David I did not notice any enlargement of his breast tissue, but it wasn't something i was actively looking for.
His feet did appear slightly better today, after the last consult my advice was to soak his feet in warm water with some washing powder, then gently run his feet over an old door mat. The patient noted that pieces of the thick crust were falling away.
During the consult today i was able to remove most of the crusty layer with blunt (finger) debridement. The crusty layer was much softer, i expect to remove 95% at the next consult in 3 weeks.
The patient is off to Queensland again for two weeks, i have advised him to go for some long walks/shuffles on the beach to exfoliate the skin.
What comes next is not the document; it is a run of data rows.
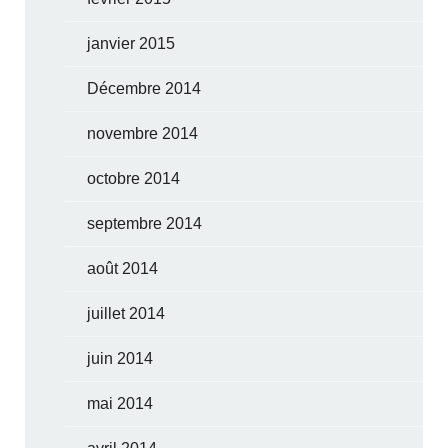
janvier 2015
Décembre 2014
novembre 2014
octobre 2014
septembre 2014
août 2014
juillet 2014
juin 2014
mai 2014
Sorry no photo's today i was under extreme time pressure but i will update with photos next consult.
Any news on follow up with this pt? I`ve just received a nudge from someone whom I was talking to about a similar presentation of PPK.
Couple of years ago, I had a delightful gentleman present with hyperkeratosis very similar to these. He was undergoing cancer treatment and the PPK was a documented side effect of Sorafenib, an oral multikinase inhibitor used in the treatment of renal cell carcinoma. Treatment consisted of palliative care in the form of regular reduction of callus, painful fissures were glued together with Liquiheel and copious amounts of emollient applied daily.
As I`m sure you know, the multiple manifestations of PPK can be either congenital or acquired, but the treatment is basically the same; palliative. Did the Monash Hospital come to any conclusions?